Friday, November 6, 2015; 1:00 - 6:30 PM
@ University of Colorado Law School, Wittemyer Courtroom, Room 101
Innovation involves dynamism and change that challenges the status quo. The way that innovation is organized, importantly, is not static. Innovation occurs in well-known organizational settings, such as through corporate research development, startups, or through parties' contractual arrangements. But emerging strategies to organize innovation frequently involve novel structures, curious features, and surprising participants. Notably, law and formal mechanisms are often absent or relaxed. These developments give rise to the 2015 edition of Silicon Flatirons Annual Entrepreneurship Conference, which examines The Informal Organization of Innovation.
Keynote speaker Lisa Bernstein, Wilson-Dickinson Professor of Law at the University of Chicago, will discuss innovation and the theory of the firm. Following that, the conference's first panel, For Profit Volunteerism and Innovation, explores issues where outside volunteers contribute to innovative outcomes within for profit environments. This panel will explore the use of informal structures to facilitate innovation. The panel also analyzes the types of systems where volunteers are motivated to participate and, relatedly, discusses case studies and experiences that others can learn from. Finally, the panel will address academic research that considers the relationship between organizational structure and creativity.

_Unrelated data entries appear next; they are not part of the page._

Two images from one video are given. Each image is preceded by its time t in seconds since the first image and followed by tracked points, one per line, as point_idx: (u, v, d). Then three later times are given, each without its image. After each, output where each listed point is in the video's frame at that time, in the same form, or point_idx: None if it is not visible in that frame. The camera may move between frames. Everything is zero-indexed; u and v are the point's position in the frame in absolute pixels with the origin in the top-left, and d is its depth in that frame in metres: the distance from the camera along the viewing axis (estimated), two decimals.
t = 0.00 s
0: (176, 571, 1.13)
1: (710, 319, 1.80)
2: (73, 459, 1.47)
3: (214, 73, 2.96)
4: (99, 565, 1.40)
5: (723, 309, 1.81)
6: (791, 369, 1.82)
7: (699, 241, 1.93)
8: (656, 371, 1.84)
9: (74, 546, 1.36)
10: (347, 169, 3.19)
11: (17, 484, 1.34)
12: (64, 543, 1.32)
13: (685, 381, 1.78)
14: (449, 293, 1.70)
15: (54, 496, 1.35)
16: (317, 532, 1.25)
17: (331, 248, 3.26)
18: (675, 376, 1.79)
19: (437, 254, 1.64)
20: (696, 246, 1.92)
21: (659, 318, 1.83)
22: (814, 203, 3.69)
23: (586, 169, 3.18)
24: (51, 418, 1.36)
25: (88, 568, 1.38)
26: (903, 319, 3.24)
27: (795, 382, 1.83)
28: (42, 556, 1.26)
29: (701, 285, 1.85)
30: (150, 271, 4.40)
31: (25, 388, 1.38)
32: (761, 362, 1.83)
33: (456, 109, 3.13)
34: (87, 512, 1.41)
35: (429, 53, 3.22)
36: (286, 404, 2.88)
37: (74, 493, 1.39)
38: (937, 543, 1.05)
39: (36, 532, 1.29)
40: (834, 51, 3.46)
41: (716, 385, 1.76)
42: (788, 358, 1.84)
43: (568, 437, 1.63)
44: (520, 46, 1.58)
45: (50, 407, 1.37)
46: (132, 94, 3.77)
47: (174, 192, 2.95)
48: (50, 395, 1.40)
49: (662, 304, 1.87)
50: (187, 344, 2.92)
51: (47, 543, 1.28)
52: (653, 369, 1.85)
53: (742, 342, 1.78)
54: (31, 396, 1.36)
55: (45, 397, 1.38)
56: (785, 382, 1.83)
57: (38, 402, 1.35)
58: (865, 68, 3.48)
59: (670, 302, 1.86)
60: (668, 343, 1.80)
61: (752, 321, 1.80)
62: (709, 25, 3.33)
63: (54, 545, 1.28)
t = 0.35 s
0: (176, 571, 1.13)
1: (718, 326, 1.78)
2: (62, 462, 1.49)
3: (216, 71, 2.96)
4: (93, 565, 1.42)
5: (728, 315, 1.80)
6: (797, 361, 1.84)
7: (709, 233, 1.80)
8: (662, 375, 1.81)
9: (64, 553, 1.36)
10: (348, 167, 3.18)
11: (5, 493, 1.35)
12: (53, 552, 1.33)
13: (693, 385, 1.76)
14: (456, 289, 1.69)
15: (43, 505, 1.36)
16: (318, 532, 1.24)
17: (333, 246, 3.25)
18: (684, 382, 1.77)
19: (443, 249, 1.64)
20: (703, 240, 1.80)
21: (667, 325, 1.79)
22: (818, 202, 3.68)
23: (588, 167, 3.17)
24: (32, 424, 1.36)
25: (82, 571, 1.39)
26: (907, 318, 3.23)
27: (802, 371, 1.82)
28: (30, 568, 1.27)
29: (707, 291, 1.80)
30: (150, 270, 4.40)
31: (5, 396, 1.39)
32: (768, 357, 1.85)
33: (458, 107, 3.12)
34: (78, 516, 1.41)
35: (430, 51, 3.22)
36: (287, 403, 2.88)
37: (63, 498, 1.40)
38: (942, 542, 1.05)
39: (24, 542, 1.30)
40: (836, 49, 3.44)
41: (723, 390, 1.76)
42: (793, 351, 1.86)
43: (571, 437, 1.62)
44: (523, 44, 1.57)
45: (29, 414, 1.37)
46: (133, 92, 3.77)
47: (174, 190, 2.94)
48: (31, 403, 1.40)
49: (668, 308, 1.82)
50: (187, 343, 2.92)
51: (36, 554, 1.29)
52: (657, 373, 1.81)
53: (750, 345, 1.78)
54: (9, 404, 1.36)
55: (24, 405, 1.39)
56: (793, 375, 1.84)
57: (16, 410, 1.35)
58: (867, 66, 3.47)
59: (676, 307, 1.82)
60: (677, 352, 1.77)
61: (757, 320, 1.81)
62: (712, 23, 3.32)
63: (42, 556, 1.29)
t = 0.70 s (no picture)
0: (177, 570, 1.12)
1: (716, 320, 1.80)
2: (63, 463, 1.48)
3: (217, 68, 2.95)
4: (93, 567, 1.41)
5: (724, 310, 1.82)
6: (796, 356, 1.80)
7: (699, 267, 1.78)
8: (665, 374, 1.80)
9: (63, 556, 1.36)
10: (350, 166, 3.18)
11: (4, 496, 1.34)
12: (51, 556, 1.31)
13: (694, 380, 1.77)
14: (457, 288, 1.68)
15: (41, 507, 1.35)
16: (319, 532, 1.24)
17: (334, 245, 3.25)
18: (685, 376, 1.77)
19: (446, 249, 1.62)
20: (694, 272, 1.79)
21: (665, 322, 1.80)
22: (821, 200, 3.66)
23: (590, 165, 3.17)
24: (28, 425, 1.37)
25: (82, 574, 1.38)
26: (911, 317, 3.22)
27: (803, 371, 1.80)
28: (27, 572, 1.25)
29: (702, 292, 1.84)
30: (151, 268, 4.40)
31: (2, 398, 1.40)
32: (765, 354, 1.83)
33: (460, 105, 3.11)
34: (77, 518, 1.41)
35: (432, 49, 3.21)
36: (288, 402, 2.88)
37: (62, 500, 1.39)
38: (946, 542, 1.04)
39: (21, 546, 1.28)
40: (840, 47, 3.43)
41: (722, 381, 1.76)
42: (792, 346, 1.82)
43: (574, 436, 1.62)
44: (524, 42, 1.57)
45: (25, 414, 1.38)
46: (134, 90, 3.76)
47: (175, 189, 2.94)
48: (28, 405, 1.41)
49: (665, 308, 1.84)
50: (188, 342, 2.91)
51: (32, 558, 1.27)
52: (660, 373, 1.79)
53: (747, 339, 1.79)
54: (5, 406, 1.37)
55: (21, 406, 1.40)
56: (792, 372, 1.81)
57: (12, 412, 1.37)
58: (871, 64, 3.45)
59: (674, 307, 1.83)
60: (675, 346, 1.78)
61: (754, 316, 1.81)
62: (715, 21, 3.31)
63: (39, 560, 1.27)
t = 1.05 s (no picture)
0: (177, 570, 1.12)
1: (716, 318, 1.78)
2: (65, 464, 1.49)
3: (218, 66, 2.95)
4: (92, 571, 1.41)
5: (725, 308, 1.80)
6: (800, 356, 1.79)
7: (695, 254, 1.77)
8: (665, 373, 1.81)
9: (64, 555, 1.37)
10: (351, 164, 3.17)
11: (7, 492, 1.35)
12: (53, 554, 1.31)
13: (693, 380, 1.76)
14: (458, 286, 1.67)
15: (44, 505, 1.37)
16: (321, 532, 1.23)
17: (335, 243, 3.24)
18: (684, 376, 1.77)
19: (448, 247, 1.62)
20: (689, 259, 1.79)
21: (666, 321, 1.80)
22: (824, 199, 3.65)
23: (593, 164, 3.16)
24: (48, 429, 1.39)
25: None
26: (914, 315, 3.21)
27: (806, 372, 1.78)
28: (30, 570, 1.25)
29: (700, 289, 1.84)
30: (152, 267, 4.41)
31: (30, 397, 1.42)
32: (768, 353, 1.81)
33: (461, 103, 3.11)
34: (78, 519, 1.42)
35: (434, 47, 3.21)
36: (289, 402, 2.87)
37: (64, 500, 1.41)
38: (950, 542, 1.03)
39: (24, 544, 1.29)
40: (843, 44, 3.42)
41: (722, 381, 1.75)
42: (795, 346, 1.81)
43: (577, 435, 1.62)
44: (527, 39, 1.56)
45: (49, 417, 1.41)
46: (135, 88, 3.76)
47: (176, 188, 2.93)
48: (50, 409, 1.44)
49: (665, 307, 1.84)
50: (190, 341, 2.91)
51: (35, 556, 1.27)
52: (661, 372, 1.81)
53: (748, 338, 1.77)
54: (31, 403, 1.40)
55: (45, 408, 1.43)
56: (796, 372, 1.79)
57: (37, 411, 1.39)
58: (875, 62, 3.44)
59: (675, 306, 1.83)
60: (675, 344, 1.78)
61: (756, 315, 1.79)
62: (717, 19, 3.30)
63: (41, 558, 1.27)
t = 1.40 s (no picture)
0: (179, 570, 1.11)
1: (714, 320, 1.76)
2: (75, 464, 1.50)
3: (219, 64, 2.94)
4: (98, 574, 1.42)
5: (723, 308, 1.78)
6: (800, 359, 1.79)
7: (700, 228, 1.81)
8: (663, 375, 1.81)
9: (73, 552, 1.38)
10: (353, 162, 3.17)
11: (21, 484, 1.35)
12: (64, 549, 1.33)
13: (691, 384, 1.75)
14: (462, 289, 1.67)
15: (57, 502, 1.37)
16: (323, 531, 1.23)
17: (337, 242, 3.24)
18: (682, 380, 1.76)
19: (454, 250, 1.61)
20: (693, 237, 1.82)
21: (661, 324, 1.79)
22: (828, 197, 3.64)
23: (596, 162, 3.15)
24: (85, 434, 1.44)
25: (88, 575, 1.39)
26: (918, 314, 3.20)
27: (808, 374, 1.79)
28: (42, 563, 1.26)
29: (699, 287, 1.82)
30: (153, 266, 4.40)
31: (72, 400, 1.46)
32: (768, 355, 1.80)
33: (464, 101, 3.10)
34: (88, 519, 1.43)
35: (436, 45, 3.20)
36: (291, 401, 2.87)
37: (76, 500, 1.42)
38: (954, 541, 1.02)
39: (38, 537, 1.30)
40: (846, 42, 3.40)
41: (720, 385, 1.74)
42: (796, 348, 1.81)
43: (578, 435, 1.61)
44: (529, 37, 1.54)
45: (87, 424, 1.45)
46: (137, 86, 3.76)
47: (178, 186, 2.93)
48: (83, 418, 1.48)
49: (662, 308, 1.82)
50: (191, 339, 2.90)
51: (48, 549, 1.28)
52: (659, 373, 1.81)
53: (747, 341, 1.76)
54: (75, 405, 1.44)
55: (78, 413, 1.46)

The conference's second portion then turns to The Accelerator Case Study. The Accelerator is now ten years old. The emergence of the accelerator institution represents the 21st Century's most important development in the support of startups. In just a decade, the model has scaled internationally, with over 5,000 entities that self-identify as an accelerator. Brad Bernthal, Associate Professor at Colorado Law, will explain the unique organizational features of accelerators. Mentor driven investment accelerators, for example, rely upon a volunteer network of experts who work closely with startups. This raises interesting topics that the second panel will address, including whether volunteer experts are preferable to paid experts, how individuals behave in an informal and volunteer system, and why volunteers give away time and resource to for-profit companies. Moreover, as accelerators become a feature of the startup landscape, how will they change moving forward? Will the current forms of accelerator organization prove sustainable?
Finally, the third panel considers Intellectual Property Challenges and Strategies Amid Informal Organization. Opportunism possibilities loom where formal agreement is absent. Participants could, for example, steal an idea or share confidential information with others. The absence of formal agreement further exposes participants to disputes over intellectual property rights. Informality would seem to be a recipe for leakage of a startup's insights, intellectual property disputes, and copycat behavior. How do attorneys advise parties who are active in informal environments to balance protection of intellectual property without compromising the benefits of informal contributions to innovation?
Please join us on November 6 for a stimulating discussion about the changing ways that innovation is organized.